Ma come riuscire a non fallire il bersaglio?

Come non cadere preda di passioni «contro natura» generate dalla materia e che generano «un disor­dine in tutto il corpo»?

Gesù innanzi tutto esorta a farsi coraggio:

«Fatevi coraggio!

 Se siete afflitti, fatevi coraggio in presenza delle molteplici forme della natura».

L’indicazione è quella di riconnettersi a tutto ciò che appartie­ne alla natura, ai suoi cicli, alle sue leggi, allo svolgersi naturale delle cose, di trovare nei processi naturali una connessione con qualcosa di più grande che possa aiutare a ricordarci qual è il nostro obiettivo e, di conseguenza, a non “mancarlo”, a non “peccare”.

Detto ciò si avvicina il momento, magico ma allo stesso tempo tragico, che chiude la prima parte del Vangelo di Maria:

Gesù se ne va.

«Ciò detto, il Beato li salutò tutti e disse:

 “La pace sia con voi!

 Abbiate la mia pace!

 State allerta che nessuno vi inganni con le parole:

 ‘Vedete qui ’o ‘Vedete lì ’.

 Il Figlio dell ‘uomo è infatti dentro di voi.

 Seguitelo!

 Chi lo cerca lo trova».

 Per chi segue un cammino spirituale queste parole hanno una portata im­mensa.

Gesù augura la sua pace, una pace fatta di unione, equilibrio, assenza di conflitto fine a se stesso;

una pace in cui mente, emozioni e istinto sono in armonia, in cui intuizione e creatività si esprimono liberamente mettendo in grado l’individuo di seguire il Figlio dell’uomo che è dentro di sé.

Stia­mo parlando del più grande miracolo che si possa verificare nell’universo!

Il «Figlio dell’Uomo», ovvero l’unione con il Gesù Cristo che dimora in tutti gli individui, non va cercato fuori come molti vogliono far credere, ma dentro.

E già lì!

Bisogna “solo” avere il coraggio di seguirlo.

Ma come fare per trovarlo?

Certamente non è facile, non esistono formule o ricette valide per chiunque.

Ma è sicuramente possibile trovarlo:

«Chi lo cerca lo trova».

 

La predicazione dei discepoli e la Legge del cuore

«“Andate, dunque, e predicate il Vangelo del Regno.

 Non ho emanato alcun precetto all’infuori di quello che vi ho stabilito.

 Né vi ho dato alcuna legge come un legislatore, affinché non avvenga che siate da essa costret­ti”.

 Ciò detto se ne andò».

──────────────────────────────

Consegna:
In base al commento sul Vangelo di Maria, rispondi alle seguenti domande:
(a) A che cosa esorta innanzi tutto Gesù?
(b) Quale momento chiude la prima parte del Vangelo di Maria?
(c) Dove va cercato il «Figlio dell'Uomo»?
I dati che seguono sono materiale a sé, distinto dal commento sul Vangelo di Maria.

Dati forniti:
──────────────────────────────

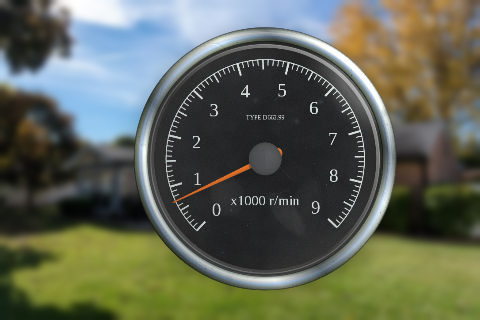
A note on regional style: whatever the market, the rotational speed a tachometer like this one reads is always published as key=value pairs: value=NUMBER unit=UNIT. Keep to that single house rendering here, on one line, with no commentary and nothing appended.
value=700 unit=rpm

──────────────────────────────

Spazio risposta:
(a) A farsi coraggio.
(b) Gesù se ne va.
(c) Non fuori, ma dentro.